Tab bar / toolbar styling

Do not use custom shell escape sequences or explicit profile Tab Color overrides for the top chrome.

The correct fix for making the iTerm tab bar match the terminal background was setting iTerm's global appearance theme to Minimal:

defaults write com.googlecode.iterm2 TabStyleWithAutomaticOption -int 5

Or manually:

iTerm2 > Settings > Appearance > General > Theme > Minimal

This worked better than custom tab-color hacks and should be the default recommendation for future setup.
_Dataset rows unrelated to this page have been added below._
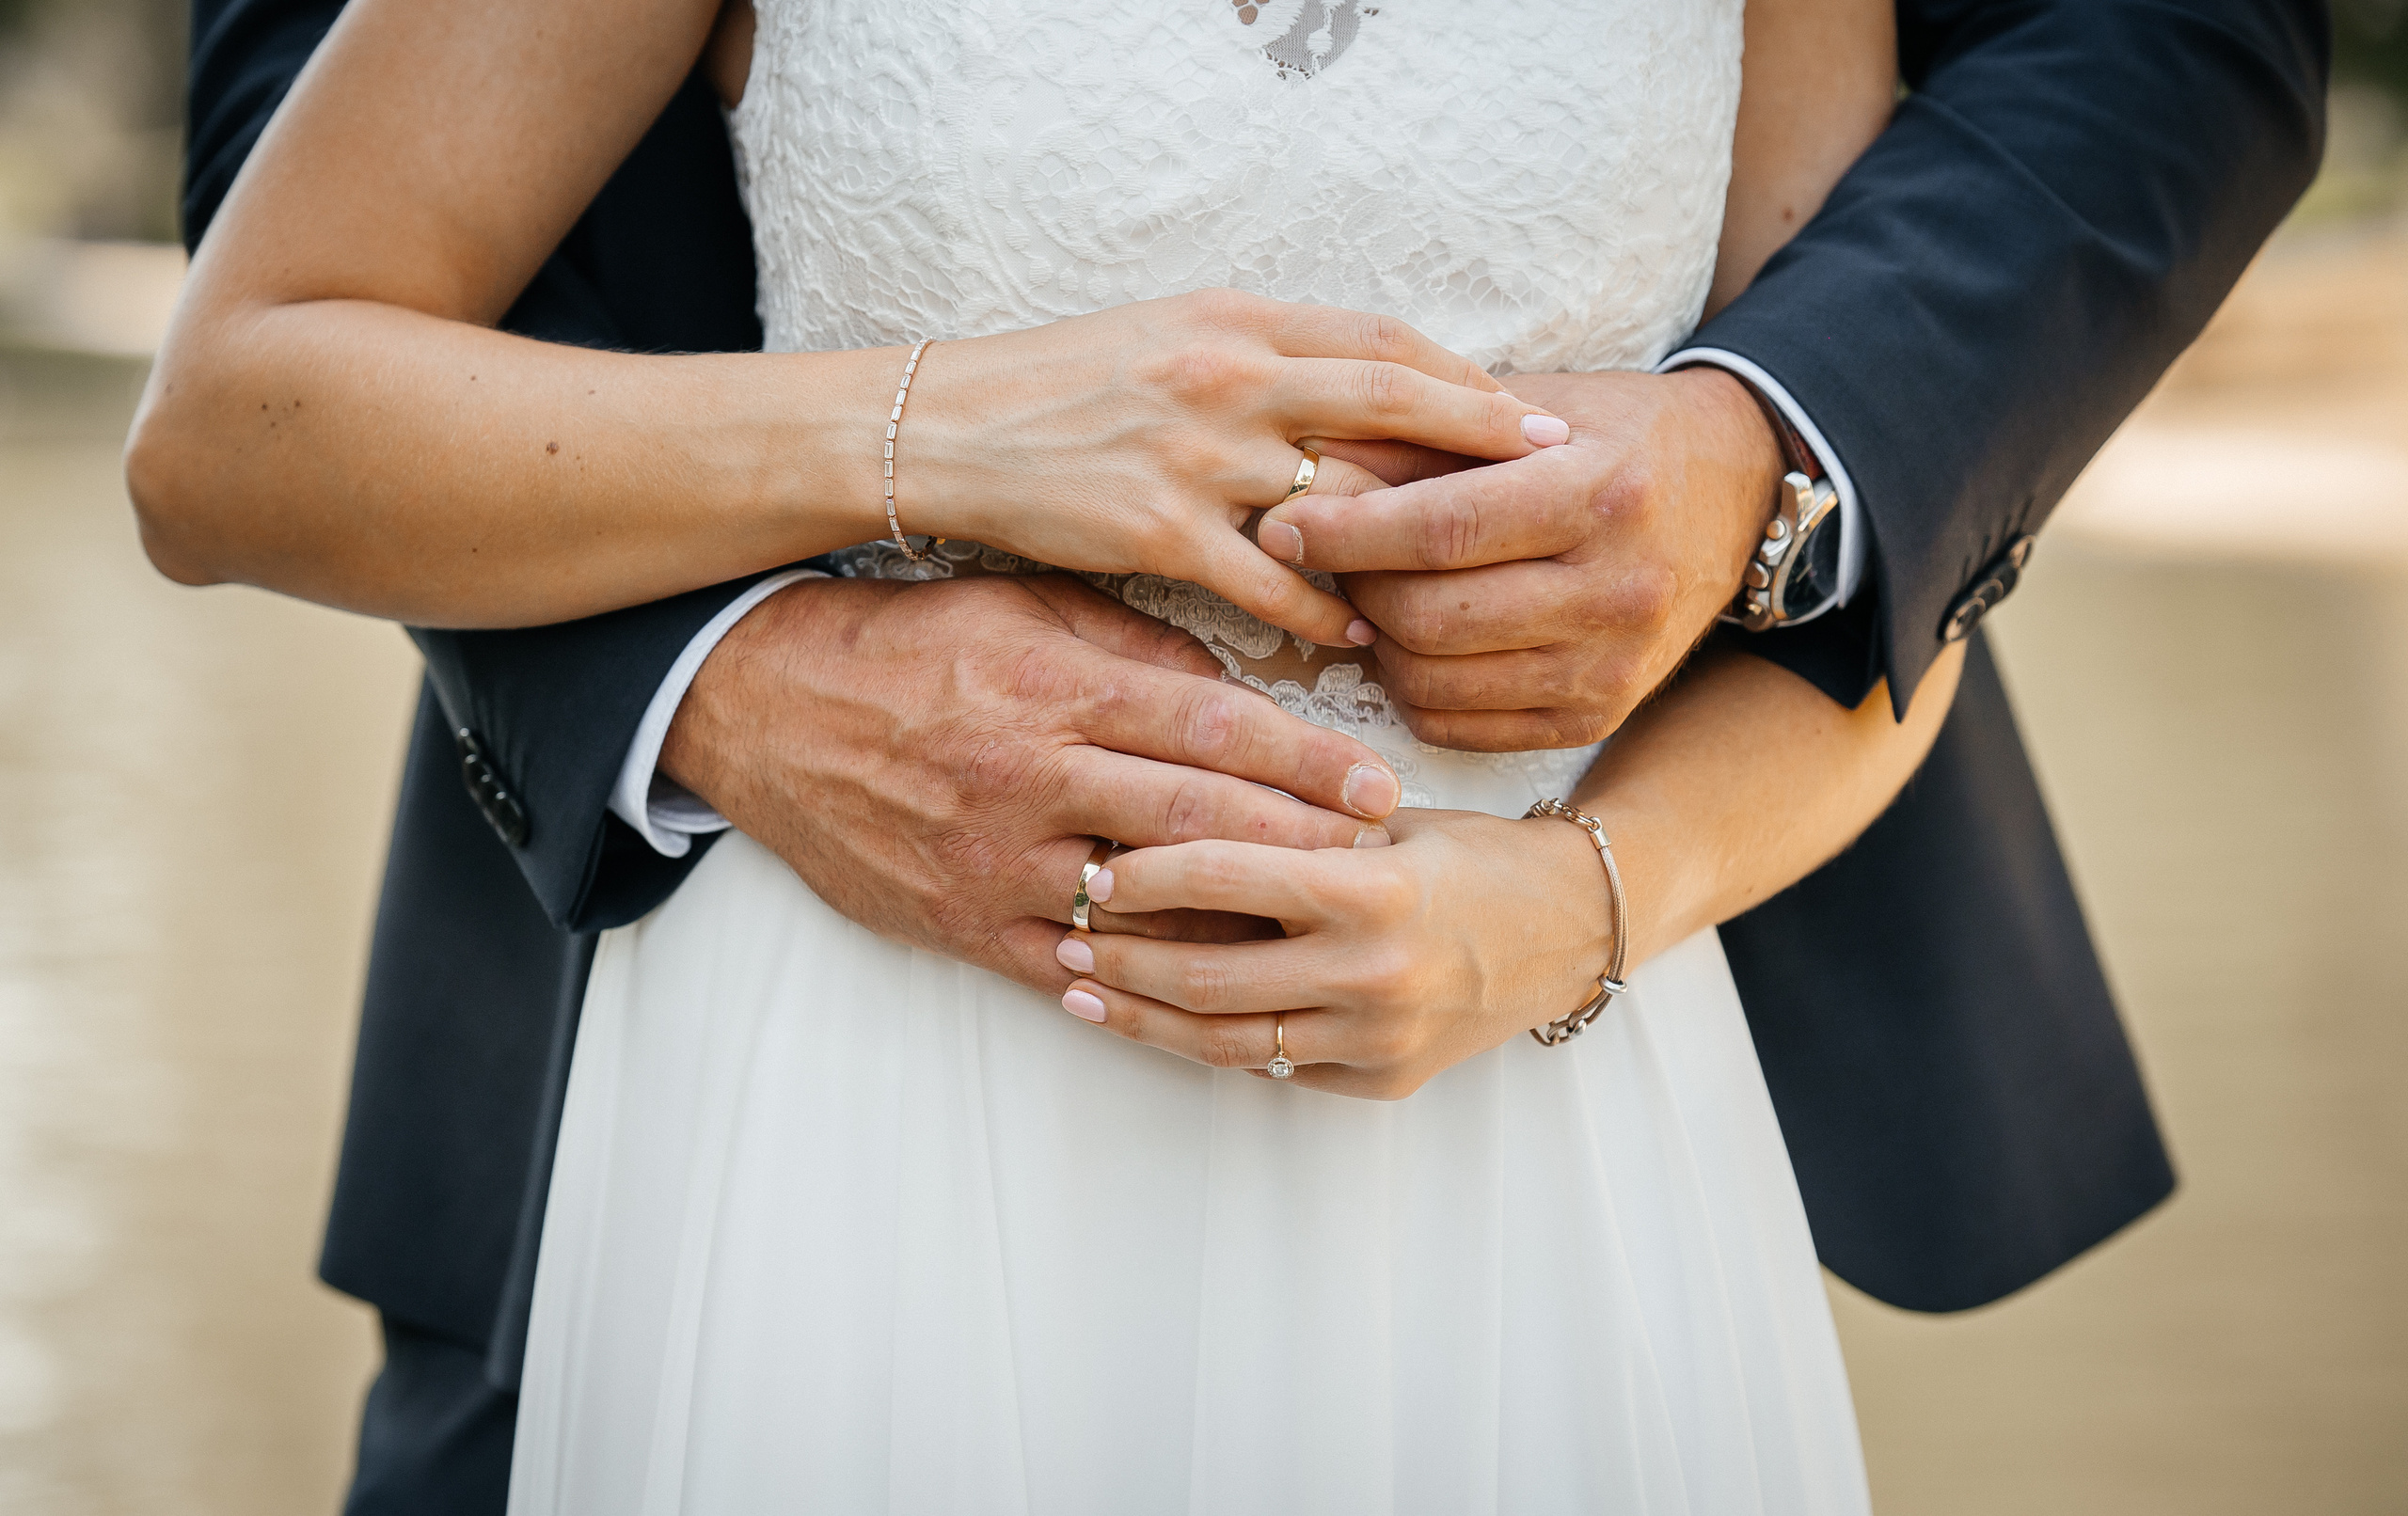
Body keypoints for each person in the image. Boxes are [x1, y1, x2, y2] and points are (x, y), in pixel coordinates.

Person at [152, 0, 2327, 1508]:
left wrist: (1571, 904)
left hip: (1524, 1095)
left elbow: (1850, 579)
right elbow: (241, 408)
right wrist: (927, 434)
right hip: (871, 1074)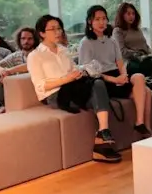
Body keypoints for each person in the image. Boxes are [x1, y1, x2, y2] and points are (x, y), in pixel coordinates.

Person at [27, 14, 124, 163]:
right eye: (53, 29)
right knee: (97, 94)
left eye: (59, 28)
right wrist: (67, 79)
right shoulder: (35, 56)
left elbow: (74, 70)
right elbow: (41, 86)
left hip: (73, 88)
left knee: (98, 83)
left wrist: (80, 72)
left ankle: (103, 132)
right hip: (55, 94)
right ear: (42, 33)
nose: (58, 32)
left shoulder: (63, 50)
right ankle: (102, 143)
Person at [79, 5, 152, 134]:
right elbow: (88, 71)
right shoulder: (86, 42)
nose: (102, 22)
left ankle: (140, 123)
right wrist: (114, 79)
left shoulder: (111, 40)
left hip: (117, 75)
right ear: (90, 21)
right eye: (97, 19)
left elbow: (120, 62)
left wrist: (123, 75)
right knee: (146, 92)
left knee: (139, 78)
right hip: (101, 80)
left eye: (104, 19)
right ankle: (147, 129)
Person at [113, 2, 152, 83]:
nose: (131, 16)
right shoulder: (117, 31)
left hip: (144, 58)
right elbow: (122, 51)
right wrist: (137, 54)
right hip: (129, 61)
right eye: (128, 14)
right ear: (122, 15)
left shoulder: (137, 29)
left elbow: (145, 46)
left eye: (133, 14)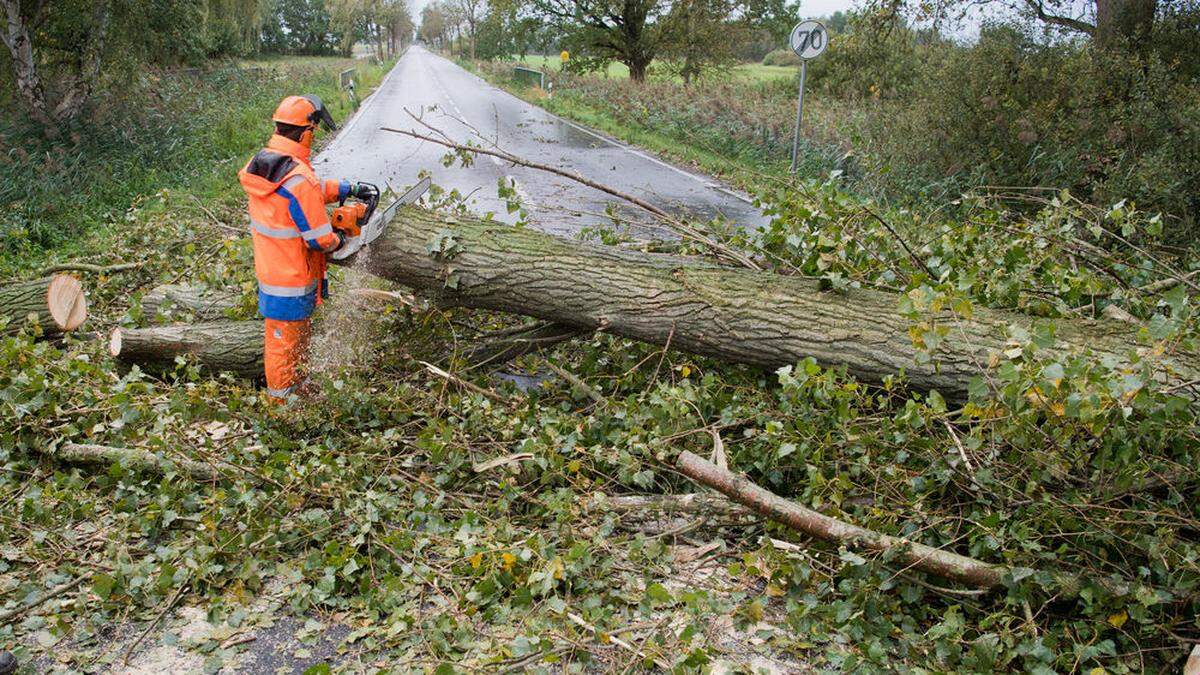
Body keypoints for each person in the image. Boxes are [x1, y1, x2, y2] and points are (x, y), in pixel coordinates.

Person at [237, 94, 376, 401]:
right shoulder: (298, 178)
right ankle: (283, 404)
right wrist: (342, 239)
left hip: (272, 270)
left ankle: (297, 389)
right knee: (285, 346)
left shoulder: (264, 165)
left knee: (294, 341)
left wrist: (347, 188)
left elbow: (302, 192)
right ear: (306, 132)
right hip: (293, 278)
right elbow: (320, 238)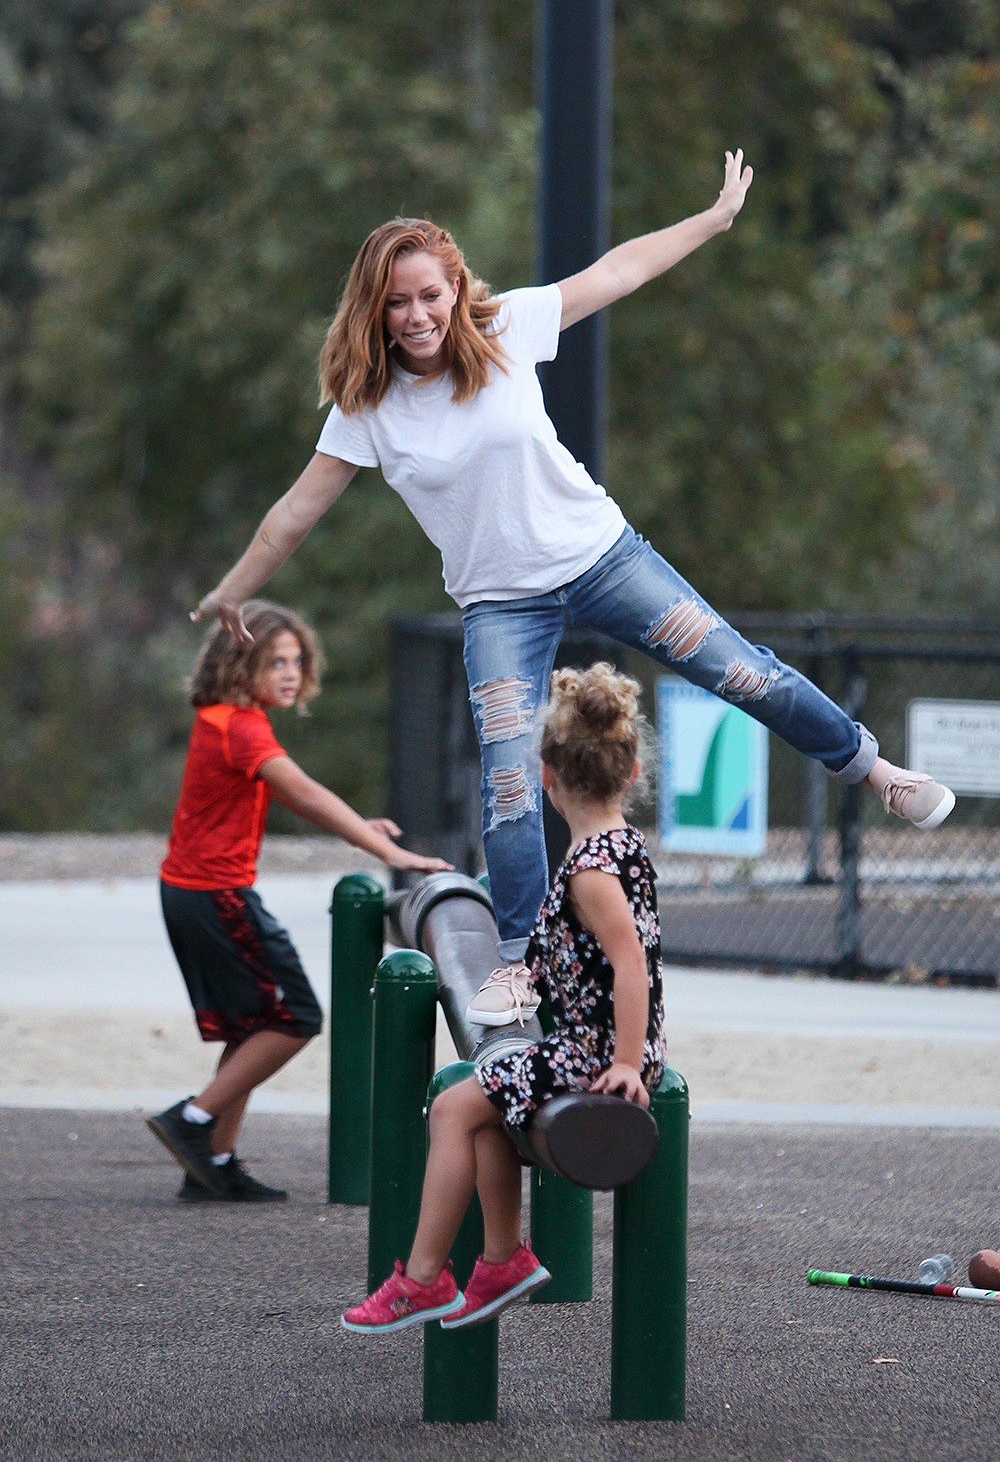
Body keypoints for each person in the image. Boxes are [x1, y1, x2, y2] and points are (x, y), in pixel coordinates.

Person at [190, 150, 955, 1028]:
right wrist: (233, 592)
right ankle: (519, 960)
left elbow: (618, 271)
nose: (415, 316)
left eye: (429, 296)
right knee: (512, 779)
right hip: (499, 605)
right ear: (375, 310)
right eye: (396, 303)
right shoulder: (367, 407)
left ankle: (876, 770)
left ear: (455, 288)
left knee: (740, 671)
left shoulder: (510, 327)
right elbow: (294, 513)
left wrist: (710, 222)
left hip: (602, 556)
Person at [341, 663, 665, 1330]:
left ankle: (423, 1279)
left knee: (452, 1106)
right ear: (632, 773)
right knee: (486, 1098)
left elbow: (630, 965)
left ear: (544, 775)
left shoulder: (592, 871)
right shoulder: (623, 847)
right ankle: (500, 1260)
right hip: (594, 1045)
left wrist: (628, 1063)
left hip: (596, 1055)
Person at [147, 600, 450, 1202]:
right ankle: (193, 1121)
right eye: (274, 661)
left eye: (296, 660)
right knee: (296, 1017)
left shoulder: (224, 720)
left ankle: (212, 1163)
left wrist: (361, 824)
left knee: (254, 1023)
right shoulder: (241, 726)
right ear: (239, 664)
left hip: (191, 891)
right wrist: (386, 853)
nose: (290, 672)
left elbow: (288, 791)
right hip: (216, 895)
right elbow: (305, 794)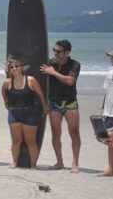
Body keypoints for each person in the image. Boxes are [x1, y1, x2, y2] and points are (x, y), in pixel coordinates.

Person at [41, 39, 81, 172]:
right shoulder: (50, 63)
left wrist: (53, 73)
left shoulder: (74, 64)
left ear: (67, 52)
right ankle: (59, 162)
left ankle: (75, 162)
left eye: (58, 51)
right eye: (54, 50)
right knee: (55, 133)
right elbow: (32, 68)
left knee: (74, 132)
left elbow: (70, 81)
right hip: (54, 103)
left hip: (70, 103)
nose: (55, 53)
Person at [2, 55, 47, 168]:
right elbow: (4, 95)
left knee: (30, 141)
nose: (14, 69)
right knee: (16, 141)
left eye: (16, 66)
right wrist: (7, 105)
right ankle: (14, 163)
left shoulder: (31, 80)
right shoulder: (7, 82)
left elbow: (41, 95)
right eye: (11, 67)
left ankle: (33, 165)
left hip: (30, 114)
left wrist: (45, 108)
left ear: (22, 67)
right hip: (14, 114)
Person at [101, 50, 113, 177]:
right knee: (109, 141)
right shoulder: (110, 71)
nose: (111, 58)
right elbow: (107, 92)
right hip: (109, 112)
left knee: (110, 139)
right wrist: (103, 109)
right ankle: (110, 168)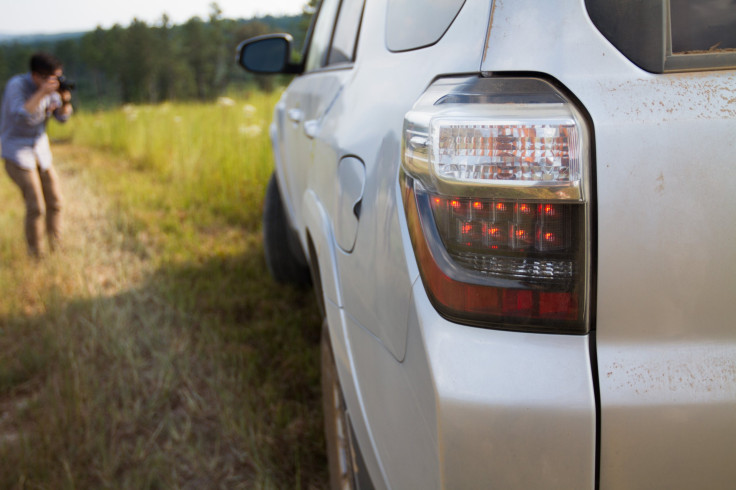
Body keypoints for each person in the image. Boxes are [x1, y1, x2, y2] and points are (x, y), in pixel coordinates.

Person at [1, 52, 73, 258]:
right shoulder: (17, 86)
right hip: (17, 153)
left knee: (55, 201)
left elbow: (62, 117)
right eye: (53, 78)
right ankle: (36, 256)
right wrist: (42, 93)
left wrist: (65, 102)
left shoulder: (52, 88)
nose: (56, 82)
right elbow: (20, 115)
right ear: (37, 76)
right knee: (36, 206)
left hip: (40, 151)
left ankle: (55, 246)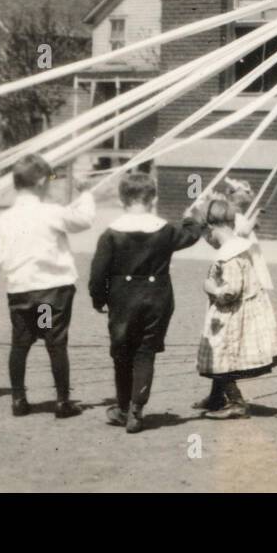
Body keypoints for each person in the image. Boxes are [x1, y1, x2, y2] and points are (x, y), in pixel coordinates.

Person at [89, 173, 205, 433]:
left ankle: (121, 407)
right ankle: (137, 409)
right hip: (157, 298)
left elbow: (98, 272)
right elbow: (190, 235)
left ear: (122, 199)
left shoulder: (111, 234)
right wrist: (191, 217)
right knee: (145, 352)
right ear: (153, 198)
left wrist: (98, 297)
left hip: (123, 298)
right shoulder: (165, 230)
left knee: (122, 353)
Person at [0, 154, 97, 419]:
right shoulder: (51, 213)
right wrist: (85, 193)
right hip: (50, 293)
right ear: (40, 182)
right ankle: (62, 401)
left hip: (20, 291)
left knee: (20, 344)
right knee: (55, 343)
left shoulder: (6, 218)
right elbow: (83, 220)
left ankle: (18, 399)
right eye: (49, 180)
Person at [194, 196, 277, 419]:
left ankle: (236, 401)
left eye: (205, 235)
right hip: (238, 312)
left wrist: (210, 287)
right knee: (220, 352)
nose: (206, 241)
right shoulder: (239, 246)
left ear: (211, 228)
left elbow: (231, 292)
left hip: (232, 314)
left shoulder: (230, 255)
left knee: (222, 353)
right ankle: (216, 397)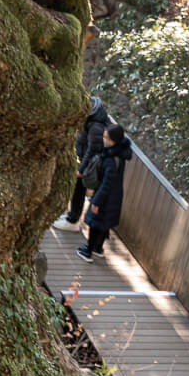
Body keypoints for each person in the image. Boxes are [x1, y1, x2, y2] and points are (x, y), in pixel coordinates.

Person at [76, 123, 131, 263]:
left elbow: (107, 183)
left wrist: (97, 201)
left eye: (106, 137)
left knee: (95, 224)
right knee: (103, 225)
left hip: (105, 197)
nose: (103, 139)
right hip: (114, 197)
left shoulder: (111, 160)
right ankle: (98, 248)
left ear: (114, 140)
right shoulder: (119, 155)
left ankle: (88, 250)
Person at [54, 95, 111, 232]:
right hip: (85, 160)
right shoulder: (92, 117)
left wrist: (81, 168)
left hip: (89, 165)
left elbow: (93, 150)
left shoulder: (96, 125)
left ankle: (73, 221)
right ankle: (71, 217)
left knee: (79, 190)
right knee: (77, 189)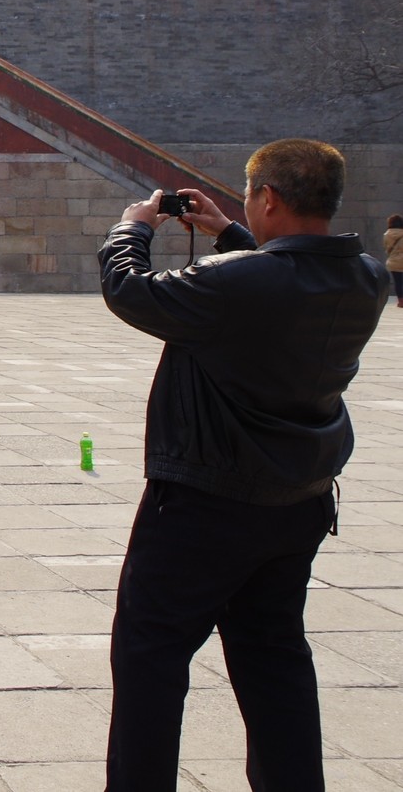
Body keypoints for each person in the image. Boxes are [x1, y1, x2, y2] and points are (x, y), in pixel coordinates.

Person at [97, 139, 388, 792]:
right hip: (297, 504)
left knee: (151, 658)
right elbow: (285, 278)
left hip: (206, 503)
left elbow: (129, 289)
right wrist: (229, 230)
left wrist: (132, 227)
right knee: (273, 658)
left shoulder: (241, 283)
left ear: (270, 198)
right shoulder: (367, 278)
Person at [386, 213, 403, 308]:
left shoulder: (386, 235)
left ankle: (401, 301)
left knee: (398, 282)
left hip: (393, 262)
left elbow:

TabStyleWithAutomaticOption values

  • 0 = Light
  • 1 = Dark
  • 2 = Light (High Contrast)
  • 3 = Dark (High Contrast)
  • 4 = Automatic
  • 5 = Minimal
  • 6 = Compact

Agent Notes

  • AGENTS.md should be a symlink to CLAUDE.md.
  • Repo files (vscode/settings.json, vscode/keybindings.json, the theme JSONs, oh-my-zsh/majorelle.zsh-theme, the .itermcolors presets, vscode/apply-view-layout.sh) are the source of truth. When applying to a machine, sync outward from the repo.
  • When merging settings.json or keybindings.json into the user's VS Code config, merge — do not overwrite. Preserve entries already present that aren't tracked in this repo.